#TBT – This is why we can’t have mediocre things
Our first Christmas living off campus, Steven, Anelle, and I bought a Christmas tree. Like real adults. And we probably drank hot chocolate spiked with rum while we decorated it. Like real adults. Maybe it snowed. It was super Norman Rockwellian. Our only ornaments were whatever was on clearance at Lowe’s and things we made, but it was our tree and we were proud of it.
We also had a dog named Aspen. He was a shelter mutt, and he seriously needed therapy. Aspen’s two goals in life were at odds with one another; to not be noticed, and to please you 100%. I think we could all relate to Aspen a little bit. Whenever we had parties we would create a hideout just for him in the laundry room, where individual people could visit and give him love. The perfect introvert cave. As I’m typing this I’m understanding why we fell in love with this dog – he was us, in K9 form.

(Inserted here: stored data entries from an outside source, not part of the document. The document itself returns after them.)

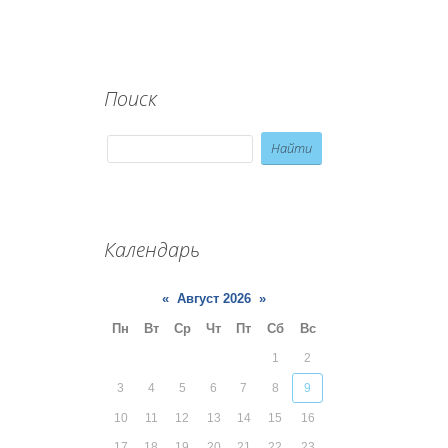
Поиск
Календарь
«
Август 2026
»
Пн
Вт
Ср
Чт
Пт
Сб
Вс
1
2
3
4
5
6
7
8
9
10
11
12
13
14
15
16
17
18
19
20
21
22
23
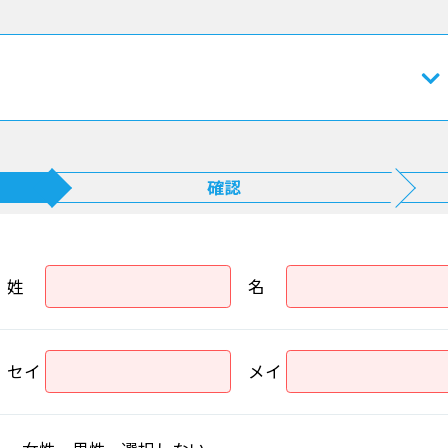
確認
姓
名
セイ
メイ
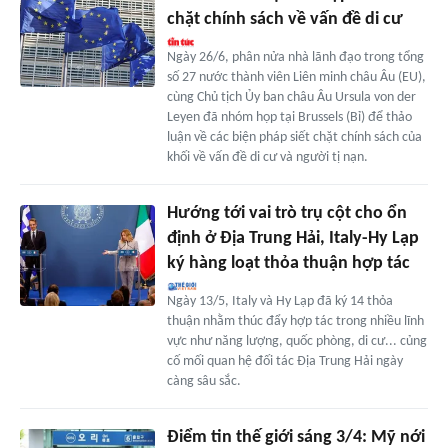
chặt chính sách về vấn đề di cư
Ngày 26/6, phân nửa nhà lãnh đạo trong tổng
số 27 nước thành viên Liên minh châu Âu (EU),
cùng Chủ tịch Ủy ban châu Âu Ursula von der
Leyen đã nhóm họp tại Brussels (Bỉ) để thảo
luận về các biện pháp siết chặt chính sách của
khối về vấn đề di cư và người tị nạn.
Hướng tới vai trò trụ cột cho ổn
định ở Địa Trung Hải, Italy-Hy Lạp
ký hàng loạt thỏa thuận hợp tác
Ngày 13/5, Italy và Hy Lạp đã ký 14 thỏa
thuận nhằm thúc đẩy hợp tác trong nhiều lĩnh
vực như năng lượng, quốc phòng, di cư... củng
cố mối quan hệ đối tác Địa Trung Hải ngày
càng sâu sắc.
Điểm tin thế giới sáng 3/4: Mỹ nới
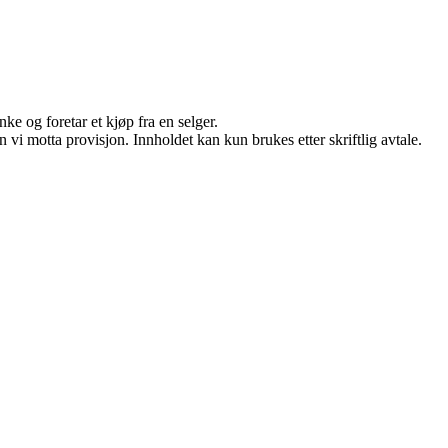
ke og foretar et kjøp fra en selger.
vi motta provisjon. Innholdet kan kun brukes etter skriftlig avtale.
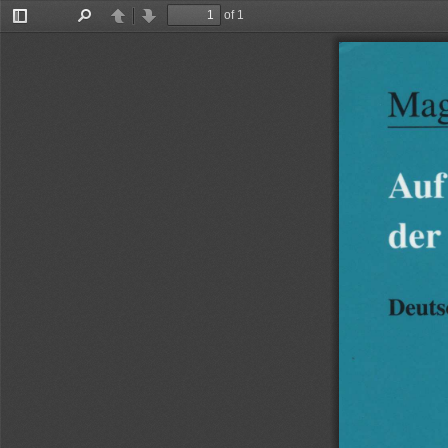
of 1
Toggle
Find
Previous
Next
Sidebar
Auf
der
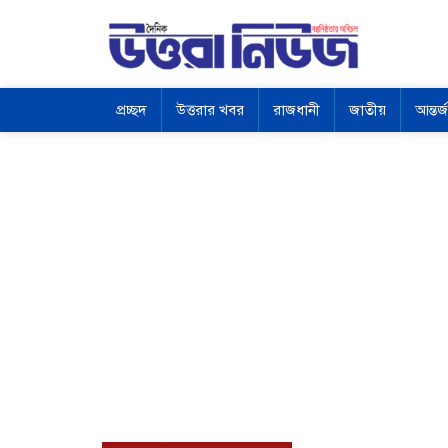
প্রচ্ছদ
উত্তরার খবর
রাজধানী
জাতীয়
আন্তর্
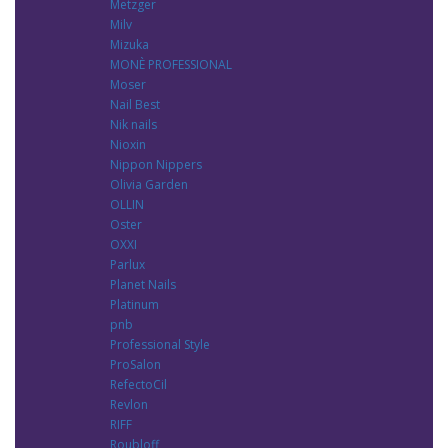
Metzger
Milv
Mizuka
MONÈ PROFESSIONAL
Moser
Nail Best
Nik nails
Nioxin
Nippon Nippers
Olivia Garden
OLLIN
Oster
OXXI
Parlux
Planet Nails
Platinum
pnb
Professional Style
ProSalon
RefectoCil
Revlon
RIFF
Roubloff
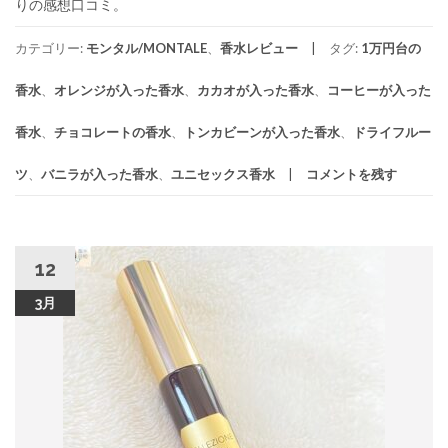
りの感想口コミ。
カテゴリー:
モンタル/MONTALE
、
香水レビュー
タグ:
1万円台の
香水
、
オレンジが入った香水
、
カカオが入った香水
、
コーヒーが入った
香水
、
チョコレートの香水
、
トンカビーンが入った香水
、
ドライフルー
ツ
、
バニラが入った香水
、
ユニセックス香水
コメントを残す
12
3月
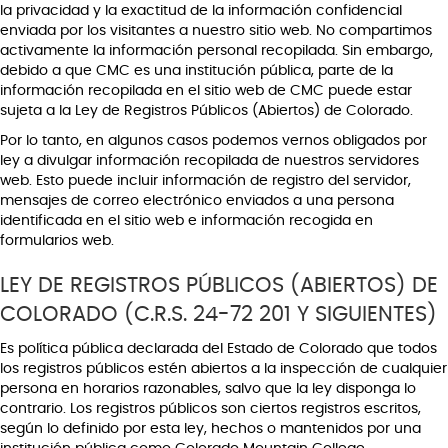
la privacidad y la exactitud de la información confidencial
enviada por los visitantes a nuestro sitio web. No compartimos
activamente la información personal recopilada. Sin embargo,
debido a que CMC es una institución pública, parte de la
información recopilada en el sitio web de CMC puede estar
sujeta a la Ley de Registros Públicos (Abiertos) de Colorado.
Por lo tanto, en algunos casos podemos vernos obligados por
ley a divulgar información recopilada de nuestros servidores
web. Esto puede incluir información de registro del servidor,
mensajes de correo electrónico enviados a una persona
identificada en el sitio web e información recogida en
formularios web.
LEY DE REGISTROS PÚBLICOS (ABIERTOS) DE
COLORADO (C.R.S. 24-72 201 Y SIGUIENTES)
Es política pública declarada del Estado de Colorado que todos
los registros públicos estén abiertos a la inspección de cualquier
persona en horarios razonables, salvo que la ley disponga lo
contrario. Los registros públicos son ciertos registros escritos,
según lo definido por esta ley, hechos o mantenidos por una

I have no doubt that the sudden arrival of a tree inside his house was disconcerting. Trees are outside. Now they are inside. This did not fit Aspen’s preconceived notions of the world.
What happened next has been the source of much speculation.
We woke up the next morning and the tree was on the floor. Maybe we didn’t know how trees worked? We lifted the tree, glad that most of our ornaments were made out of .19¢ Food Lion mac and cheese boxes from the recycling bin. As we restored the tree to its upright position we realized it had been lying in a big pile of dog poop. Squishy dog poop was now caked into its branches, and smooshed into the floor.
What the… How the… Huh?
A few theories.
Aspen, angry that the trees were invading the indoors, decided to beat the shit out of it. Instead it beat the shit out of him.
He was taking a leisurely poop by a tree, like you do, and backed up into it.
He was just sitting there minding his own doggy business, pondering the meaning of life, when the tree started falling in slow motion. It literally scared the shit out of him.
He pooped in the house, for secret reasons, and then knocked the tree over to hide the evidence.
We cleaned poop out of pine branches as Aspen watched with reticence, neither smug nor contrite. He was Aspen, and sometimes weird things happened to him. Random strangeness was, after all, a prerequisite for being part of our little self-made family. Maybe he just wanted to feel like he belonged.